Wednesday, September 07, 2005

Dangers of assumptions

Over the holiday weekend, I read the paper by Thomas Mann, Will Google’s Keyword Searching Eliminate the Need for LC Cataloging and Classification? Mann presumes to know exactly what is possible (not just currently implemented) in a search engine - the paper is stuffed full of absolutes: "cannot," "only," and "will not." The paper seems to focus on Google as simply taking in words in a query, looking them all up in a word-by-word index of all documents, and performing some sort of relevance ranking on documents that contain the search terms. It not only assumes that Google takes this simplistic approach, it rejects that any further capabilities are even possible in a search engine.

I believe this is a thoroughly (and perhaps, in this case, deliberately) naive assessment of the situation. Just because library catalogs offer only simple fielded searching and straightforward keyword indexes doesn't mean all retrieval systems do the same. Mann ignores the possibility of a layer between the user's query and the word-by-word index. He states, "having only keyword access to content is that it cannot solve the problems of synonyms, variant phrases, and different languages being used for the same subjects." This statement confuses "keyword access" (just looking something up in a full-text index) with a system that uses a keyword index among other things for searching. Google could (and right now, does, with the ~ operator [thanks Pat, for the heads up on this!], and who of us library folk is to say they won't do this by default in Google Print) do synonym expansion on search terms before sending the query to the full-text index. Point is, it's not impossible to do this in a search system. The same idea goes for finding items in other languages - translation before the search is actually executed could be done. Ordering, grouping (yes, grouping!), and presentation of search results in this environment would require some advanced processing, but that's doable too.
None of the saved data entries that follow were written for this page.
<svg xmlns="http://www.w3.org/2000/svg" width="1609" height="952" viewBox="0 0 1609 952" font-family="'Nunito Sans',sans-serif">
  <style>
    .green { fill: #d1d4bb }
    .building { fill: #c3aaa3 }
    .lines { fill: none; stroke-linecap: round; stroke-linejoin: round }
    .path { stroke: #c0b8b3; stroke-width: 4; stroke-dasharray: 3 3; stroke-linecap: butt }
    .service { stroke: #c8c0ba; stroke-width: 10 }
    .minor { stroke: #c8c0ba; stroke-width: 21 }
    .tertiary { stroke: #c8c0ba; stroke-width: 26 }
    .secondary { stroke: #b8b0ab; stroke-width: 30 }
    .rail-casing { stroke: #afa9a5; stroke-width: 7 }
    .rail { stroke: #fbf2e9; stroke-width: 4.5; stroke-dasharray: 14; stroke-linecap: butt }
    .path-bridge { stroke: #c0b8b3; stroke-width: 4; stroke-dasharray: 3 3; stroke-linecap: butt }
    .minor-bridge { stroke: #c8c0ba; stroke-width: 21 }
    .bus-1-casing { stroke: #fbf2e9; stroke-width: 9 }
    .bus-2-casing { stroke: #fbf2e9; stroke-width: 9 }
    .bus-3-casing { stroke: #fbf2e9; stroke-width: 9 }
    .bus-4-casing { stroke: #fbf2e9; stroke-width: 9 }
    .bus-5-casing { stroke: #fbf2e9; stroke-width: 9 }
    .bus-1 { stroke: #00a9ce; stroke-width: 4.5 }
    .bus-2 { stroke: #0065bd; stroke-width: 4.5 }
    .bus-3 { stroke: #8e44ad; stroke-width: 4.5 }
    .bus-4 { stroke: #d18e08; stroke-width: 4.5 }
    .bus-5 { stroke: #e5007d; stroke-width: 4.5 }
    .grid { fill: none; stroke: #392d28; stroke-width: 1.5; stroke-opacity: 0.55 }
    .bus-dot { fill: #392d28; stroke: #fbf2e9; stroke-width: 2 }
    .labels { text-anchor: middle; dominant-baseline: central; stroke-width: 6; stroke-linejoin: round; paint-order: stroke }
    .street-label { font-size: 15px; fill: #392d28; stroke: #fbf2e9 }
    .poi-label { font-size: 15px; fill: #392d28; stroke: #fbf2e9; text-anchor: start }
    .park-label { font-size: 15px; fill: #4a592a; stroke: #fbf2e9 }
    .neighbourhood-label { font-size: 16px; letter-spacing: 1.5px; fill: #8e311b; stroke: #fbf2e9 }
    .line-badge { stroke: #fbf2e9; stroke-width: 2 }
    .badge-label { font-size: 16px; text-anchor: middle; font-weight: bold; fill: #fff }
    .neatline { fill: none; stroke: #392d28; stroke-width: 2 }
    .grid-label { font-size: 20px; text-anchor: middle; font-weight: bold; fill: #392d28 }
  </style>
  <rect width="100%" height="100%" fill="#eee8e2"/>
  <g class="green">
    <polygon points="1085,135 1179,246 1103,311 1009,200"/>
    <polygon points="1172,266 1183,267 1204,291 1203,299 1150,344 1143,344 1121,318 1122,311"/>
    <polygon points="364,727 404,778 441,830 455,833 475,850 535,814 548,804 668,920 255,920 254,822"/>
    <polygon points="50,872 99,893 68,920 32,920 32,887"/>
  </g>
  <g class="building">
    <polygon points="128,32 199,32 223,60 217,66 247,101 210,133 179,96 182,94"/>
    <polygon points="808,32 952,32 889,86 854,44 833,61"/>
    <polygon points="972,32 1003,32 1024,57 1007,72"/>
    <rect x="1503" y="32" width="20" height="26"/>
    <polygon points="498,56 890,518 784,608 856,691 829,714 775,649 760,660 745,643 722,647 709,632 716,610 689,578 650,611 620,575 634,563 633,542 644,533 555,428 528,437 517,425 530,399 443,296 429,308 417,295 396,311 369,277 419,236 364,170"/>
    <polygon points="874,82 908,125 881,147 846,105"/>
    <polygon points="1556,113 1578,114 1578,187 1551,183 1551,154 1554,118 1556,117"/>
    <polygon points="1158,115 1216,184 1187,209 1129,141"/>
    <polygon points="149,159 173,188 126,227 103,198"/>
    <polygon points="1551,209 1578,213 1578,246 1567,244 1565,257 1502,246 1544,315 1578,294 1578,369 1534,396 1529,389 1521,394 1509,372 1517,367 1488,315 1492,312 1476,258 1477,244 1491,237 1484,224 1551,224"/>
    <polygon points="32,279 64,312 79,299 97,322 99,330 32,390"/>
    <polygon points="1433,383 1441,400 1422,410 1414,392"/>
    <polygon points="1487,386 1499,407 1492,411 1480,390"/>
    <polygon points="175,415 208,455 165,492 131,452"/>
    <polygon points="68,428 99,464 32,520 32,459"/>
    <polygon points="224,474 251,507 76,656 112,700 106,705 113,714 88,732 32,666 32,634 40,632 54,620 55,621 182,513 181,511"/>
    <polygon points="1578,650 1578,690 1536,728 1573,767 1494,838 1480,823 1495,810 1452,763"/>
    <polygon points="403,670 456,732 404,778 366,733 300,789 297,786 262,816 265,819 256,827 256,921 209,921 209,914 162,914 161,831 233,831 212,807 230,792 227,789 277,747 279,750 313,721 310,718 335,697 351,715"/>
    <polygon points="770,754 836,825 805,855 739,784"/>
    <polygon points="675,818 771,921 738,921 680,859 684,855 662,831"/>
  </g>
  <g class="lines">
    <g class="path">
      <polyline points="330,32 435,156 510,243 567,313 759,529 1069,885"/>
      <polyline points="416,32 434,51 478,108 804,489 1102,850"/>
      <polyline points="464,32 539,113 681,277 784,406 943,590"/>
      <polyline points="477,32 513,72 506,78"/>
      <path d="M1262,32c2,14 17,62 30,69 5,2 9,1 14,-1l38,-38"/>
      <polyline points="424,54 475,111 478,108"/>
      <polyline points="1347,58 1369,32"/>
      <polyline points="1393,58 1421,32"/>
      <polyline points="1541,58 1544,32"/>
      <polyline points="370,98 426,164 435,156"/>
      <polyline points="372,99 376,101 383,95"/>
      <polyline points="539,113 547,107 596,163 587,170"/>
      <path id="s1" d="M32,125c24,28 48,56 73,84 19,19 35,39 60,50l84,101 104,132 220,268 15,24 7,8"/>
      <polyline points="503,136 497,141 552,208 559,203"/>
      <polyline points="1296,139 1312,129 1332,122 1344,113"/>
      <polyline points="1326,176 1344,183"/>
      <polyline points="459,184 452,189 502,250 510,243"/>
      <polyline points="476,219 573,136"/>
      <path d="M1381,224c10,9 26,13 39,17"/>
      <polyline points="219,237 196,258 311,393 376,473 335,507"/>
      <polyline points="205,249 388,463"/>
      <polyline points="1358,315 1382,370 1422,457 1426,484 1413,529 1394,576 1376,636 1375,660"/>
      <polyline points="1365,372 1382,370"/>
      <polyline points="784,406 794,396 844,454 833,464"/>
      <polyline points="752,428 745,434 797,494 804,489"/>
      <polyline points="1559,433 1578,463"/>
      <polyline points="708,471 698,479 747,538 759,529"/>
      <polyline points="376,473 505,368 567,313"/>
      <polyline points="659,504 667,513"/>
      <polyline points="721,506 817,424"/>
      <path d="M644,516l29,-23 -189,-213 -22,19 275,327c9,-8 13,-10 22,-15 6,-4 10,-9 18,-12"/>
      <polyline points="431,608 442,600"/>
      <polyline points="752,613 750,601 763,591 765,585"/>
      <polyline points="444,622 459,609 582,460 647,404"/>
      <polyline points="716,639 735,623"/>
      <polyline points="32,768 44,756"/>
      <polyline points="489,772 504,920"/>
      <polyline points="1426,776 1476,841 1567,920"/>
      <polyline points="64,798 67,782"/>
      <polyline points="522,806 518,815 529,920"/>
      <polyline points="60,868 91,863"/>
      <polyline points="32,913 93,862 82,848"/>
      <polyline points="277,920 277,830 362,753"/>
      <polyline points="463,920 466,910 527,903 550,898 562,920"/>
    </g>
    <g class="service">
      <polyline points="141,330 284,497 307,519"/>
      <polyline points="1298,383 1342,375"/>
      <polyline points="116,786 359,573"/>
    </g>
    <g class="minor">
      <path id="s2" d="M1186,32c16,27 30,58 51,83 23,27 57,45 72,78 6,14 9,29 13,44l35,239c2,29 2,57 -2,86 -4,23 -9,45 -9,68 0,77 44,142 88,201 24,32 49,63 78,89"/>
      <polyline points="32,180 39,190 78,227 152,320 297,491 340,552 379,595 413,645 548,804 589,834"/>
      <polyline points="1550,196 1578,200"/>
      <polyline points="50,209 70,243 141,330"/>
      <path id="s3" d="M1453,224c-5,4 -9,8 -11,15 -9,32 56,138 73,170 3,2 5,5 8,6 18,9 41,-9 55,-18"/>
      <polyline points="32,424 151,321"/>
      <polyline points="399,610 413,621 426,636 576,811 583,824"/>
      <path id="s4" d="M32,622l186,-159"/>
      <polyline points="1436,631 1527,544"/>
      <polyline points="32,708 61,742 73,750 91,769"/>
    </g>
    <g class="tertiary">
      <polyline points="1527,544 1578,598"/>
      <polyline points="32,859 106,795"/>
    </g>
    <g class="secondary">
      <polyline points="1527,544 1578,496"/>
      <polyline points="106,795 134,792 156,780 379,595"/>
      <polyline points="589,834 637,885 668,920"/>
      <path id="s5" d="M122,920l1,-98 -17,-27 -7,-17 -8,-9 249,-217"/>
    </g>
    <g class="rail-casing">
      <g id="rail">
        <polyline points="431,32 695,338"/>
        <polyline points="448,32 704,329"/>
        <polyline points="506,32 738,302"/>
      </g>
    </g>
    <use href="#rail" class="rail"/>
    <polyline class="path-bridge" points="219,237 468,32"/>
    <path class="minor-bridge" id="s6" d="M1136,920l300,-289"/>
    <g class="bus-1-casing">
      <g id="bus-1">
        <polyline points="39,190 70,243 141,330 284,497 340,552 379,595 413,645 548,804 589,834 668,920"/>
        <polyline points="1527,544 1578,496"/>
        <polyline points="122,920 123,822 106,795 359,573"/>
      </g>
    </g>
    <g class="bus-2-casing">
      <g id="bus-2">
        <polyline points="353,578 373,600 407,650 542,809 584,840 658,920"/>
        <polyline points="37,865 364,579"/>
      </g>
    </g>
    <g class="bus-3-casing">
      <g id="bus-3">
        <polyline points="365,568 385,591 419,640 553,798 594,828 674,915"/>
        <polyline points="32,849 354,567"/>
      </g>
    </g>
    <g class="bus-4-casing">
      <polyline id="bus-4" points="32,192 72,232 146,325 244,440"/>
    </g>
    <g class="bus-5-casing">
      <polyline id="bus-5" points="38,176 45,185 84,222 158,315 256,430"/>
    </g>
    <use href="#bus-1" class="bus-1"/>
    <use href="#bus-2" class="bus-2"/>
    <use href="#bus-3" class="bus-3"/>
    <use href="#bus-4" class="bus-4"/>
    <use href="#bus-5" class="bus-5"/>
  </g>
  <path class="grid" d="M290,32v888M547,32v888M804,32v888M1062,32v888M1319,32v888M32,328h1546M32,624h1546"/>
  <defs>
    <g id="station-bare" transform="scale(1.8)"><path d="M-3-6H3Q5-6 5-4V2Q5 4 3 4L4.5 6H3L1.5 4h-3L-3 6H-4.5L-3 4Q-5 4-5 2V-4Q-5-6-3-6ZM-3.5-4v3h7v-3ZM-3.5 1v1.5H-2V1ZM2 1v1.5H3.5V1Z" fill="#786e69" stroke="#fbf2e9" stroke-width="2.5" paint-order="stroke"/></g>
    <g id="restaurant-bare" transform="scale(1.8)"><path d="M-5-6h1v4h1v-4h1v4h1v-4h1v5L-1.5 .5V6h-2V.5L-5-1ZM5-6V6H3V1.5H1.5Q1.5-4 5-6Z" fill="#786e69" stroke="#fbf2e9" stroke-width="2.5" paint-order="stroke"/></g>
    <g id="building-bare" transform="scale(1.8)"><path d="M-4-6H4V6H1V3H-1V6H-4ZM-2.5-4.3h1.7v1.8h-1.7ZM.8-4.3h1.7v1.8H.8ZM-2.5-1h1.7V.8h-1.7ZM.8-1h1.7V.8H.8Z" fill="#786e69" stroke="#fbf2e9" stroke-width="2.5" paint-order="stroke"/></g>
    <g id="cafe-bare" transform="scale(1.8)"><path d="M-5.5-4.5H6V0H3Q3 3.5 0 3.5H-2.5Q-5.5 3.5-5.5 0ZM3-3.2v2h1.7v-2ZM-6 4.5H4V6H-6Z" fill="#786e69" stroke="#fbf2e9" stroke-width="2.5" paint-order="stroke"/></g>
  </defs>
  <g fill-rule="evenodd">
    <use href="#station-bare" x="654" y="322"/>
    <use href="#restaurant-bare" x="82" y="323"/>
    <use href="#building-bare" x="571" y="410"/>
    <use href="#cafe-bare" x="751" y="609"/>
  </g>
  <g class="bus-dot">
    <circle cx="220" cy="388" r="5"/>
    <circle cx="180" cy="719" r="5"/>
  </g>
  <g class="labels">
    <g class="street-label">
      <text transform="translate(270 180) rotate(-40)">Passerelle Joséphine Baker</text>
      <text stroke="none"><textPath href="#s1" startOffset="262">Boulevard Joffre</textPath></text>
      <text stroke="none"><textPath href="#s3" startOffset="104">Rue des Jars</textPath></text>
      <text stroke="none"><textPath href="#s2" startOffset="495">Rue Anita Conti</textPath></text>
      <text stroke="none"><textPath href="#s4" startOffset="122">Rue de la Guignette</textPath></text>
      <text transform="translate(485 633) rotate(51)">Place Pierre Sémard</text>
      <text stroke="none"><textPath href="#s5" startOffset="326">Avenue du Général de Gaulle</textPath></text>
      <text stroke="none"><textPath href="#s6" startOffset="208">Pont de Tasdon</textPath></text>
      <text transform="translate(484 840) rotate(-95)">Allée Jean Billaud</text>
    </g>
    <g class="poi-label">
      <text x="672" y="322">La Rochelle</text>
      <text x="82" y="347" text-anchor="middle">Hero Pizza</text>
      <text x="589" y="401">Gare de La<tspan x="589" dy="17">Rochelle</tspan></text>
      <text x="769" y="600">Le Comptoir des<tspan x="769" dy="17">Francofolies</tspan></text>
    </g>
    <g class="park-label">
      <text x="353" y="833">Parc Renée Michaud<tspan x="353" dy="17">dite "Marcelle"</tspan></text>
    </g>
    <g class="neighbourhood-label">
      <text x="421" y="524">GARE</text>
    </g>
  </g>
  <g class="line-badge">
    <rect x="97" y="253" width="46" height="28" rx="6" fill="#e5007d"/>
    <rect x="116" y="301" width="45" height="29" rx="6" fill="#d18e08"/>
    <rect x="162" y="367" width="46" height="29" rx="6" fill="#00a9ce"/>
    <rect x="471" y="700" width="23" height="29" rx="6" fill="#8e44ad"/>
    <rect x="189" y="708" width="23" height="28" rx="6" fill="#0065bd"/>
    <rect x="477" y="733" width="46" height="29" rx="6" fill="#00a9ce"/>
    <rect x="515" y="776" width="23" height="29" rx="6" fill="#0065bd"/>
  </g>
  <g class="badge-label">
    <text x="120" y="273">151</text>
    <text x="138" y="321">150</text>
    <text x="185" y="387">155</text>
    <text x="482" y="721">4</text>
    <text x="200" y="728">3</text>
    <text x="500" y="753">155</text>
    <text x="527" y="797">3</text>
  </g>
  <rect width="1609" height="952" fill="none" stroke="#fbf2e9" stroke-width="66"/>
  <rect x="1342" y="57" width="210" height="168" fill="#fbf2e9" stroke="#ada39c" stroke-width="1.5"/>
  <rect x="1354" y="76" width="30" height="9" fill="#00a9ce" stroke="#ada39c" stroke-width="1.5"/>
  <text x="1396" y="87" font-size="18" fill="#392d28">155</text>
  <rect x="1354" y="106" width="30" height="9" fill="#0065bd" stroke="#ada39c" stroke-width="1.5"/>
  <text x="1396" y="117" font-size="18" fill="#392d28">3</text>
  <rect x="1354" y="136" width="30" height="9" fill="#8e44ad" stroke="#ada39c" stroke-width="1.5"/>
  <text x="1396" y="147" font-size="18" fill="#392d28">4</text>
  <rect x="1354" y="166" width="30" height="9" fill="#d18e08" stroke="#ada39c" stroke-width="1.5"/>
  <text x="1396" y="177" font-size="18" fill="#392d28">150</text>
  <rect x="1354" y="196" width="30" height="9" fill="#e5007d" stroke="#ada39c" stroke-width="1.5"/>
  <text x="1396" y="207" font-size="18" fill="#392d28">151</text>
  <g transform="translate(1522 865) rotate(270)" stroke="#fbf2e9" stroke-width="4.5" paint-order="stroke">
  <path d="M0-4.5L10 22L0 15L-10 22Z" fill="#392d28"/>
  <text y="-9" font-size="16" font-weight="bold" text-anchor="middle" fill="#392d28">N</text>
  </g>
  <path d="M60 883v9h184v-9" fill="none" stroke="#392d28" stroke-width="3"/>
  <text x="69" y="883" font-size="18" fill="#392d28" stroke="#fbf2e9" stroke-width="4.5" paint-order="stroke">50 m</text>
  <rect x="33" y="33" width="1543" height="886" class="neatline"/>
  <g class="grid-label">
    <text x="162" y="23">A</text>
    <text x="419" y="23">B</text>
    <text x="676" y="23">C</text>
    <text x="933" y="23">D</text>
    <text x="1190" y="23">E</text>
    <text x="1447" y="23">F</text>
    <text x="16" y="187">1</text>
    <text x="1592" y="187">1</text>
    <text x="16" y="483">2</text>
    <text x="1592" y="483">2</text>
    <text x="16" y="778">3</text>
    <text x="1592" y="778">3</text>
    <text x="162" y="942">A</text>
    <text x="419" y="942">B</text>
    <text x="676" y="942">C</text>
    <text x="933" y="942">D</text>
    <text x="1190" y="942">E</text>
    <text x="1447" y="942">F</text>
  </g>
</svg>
Of course, there is a difference between what's possible and what's actually implemented in Google today. Mann's language confuses the two, by stating (incorrectly) what's possible using as evidence what's implemented. What's implemented today is the functionality in the Web search engine, but we shouldn't assume the same functionality will drive Google Print. This article uses rhetoric to stir the librarians up for their cause. But it does us a disservice by making false assumptions and obscuring the facts. There are arguments to be made for why libraries are still essential and relevant today. But rabble-rousing with partial truths isn't the way to make them.

4 comments:

Jenn Riley said...

Thanks for the support and the advice, Dorothea! Checking my blogger settings now...

That's a great point about the MARC records for the digitized books, Thom. As I recall, the Michigan contract with Google doesn't mention these records. That doesn't mean Google isn't using them, though. This would be interesting to find out!

Amy said...

Nice point Jenn. Librarians need to stop being intimidated by computer-driven search engines, and start trying to find ways to enhance the generated results. We need to work with search engines instead of against them. After all, why do humans need to prove that we offer a different perspective than computers? It should be obvious.

Anonymous said...

This post was recommended for the Carnival of the Infosciences #6 which can be found at: http://tinyurl.com/chqkr

Anonymous said...

Good job! You really nail it, IL. -- Karen (Free Range Librarian)